Il Mammuthus meridionalis era erbivoro e si cibava soprattutto di dure piante

erbacee. Gli adulti di questa specie erano praticamente invulnerabili agli attacchi

dei predatori, mentre erano molto più esposti i piccoli.

Probabilmente Mammuthus meridionalis non era un mammifero particolarmente

specializzato e viveva quindi in molti tipi di ambienti, quali radure, savane e

foreste: per questo tale proboscidato non è da considerare come un buon

indicatore paleoambientale. Probabilmente era stenotermo e stenoidrico: gli

ambienti che ospitavano Mammuthus meridionalis non dovevano presentare

grandi escursoni termiche e dovevano fornire una buona e continua quantità

d‟acqua.

Paleobiogeografia

Resti fossili di Mammuthus meridionalis sono stati rinvenuti in tutta Europa, dalla

Spagna alla Romania, dall‟UK all‟Italia. Altri fossili provengono dall‟Asia e

dall‟America settentrionale: probabilmente il Mammuthus meridionalis l‟avrebbe

raggiunta attraverso lo Stretto di Bering.

Mammuthus meridionalis o Archidiskodon meridionalis?

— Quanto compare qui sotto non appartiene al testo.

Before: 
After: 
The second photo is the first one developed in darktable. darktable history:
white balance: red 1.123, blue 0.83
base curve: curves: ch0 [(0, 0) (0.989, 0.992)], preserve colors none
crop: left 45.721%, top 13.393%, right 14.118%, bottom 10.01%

Il genere Archidiskodon fu istituito nel 1885 da POHLING, sulla base di alcuni

fossili rinvenuti a nord dell‟Himalaya e su Archidiskodon meridionalis (NESTI,

1825).

Verso la seconda metà del „900, alcuni paleontologi, quali MAGLIO (1973), non

riconobbero la validità di Archidiskodon, considerandolo un sinonimo di

Mammuthus. Ciò comportò il decadimento di Archidiskodon meridionalis (ora

noto come Mammuthus meridionalis) e l‟anticipazione della linea evolutiva del

Mammuthus a 4,5 milioni di anni fa, documentata in alcuni siti africani dai fossili

di Mammuthus africanavus. Altri paleontologi quali GARUTT (1998)

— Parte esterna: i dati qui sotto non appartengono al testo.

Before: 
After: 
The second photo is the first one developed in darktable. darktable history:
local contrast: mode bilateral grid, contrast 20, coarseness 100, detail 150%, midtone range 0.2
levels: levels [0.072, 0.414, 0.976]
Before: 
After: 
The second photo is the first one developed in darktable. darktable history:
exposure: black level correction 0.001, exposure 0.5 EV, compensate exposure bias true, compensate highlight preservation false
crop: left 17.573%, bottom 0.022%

confermarono invecie la validità tassomica di Archidiskodon.

Secondo MAGLIO (1973), comparando gli scheltri fossili di Mammuthus e di

Archidiskodon, si denotano alcune somiglianze nei caratteri morfologici di

entrambi i generi, soprattutto nel cranio, nella mandibola e nella superficie

masticatoria dei molari. Questi caratteri comuni, indussero Maglio a unificare i

due generi, rendendo valido solo il termine Mammuthus.

Dopo comparazione tra le caratteristiche osteologiche e dentarie di Mammuthus

e di Archidiskodon, GARUTT (1998) ha affermato che vi sono solo 10 caratteri in

comune tra i due e ben 23 differenze, soprattutto per quel che riguarda il cranio, il

III molare, la frequenza lamellare, la lunghezza delle lamelle, le vertebre cervicali,

le vertebre caudali e le falangi.

Allo stato attuale delle conoscenze, la maggior parte dei paleontologi accetta le

proposte di Maglio: gran parte delle pubblicazioni utilizza il termine Mammuthus

meridionalis, mentre solo Archidiskodon gromovi sarebbe da considerare valido.

E‟ certo, tuttavia, che il dibattito non può ancora considerarsi chiuso.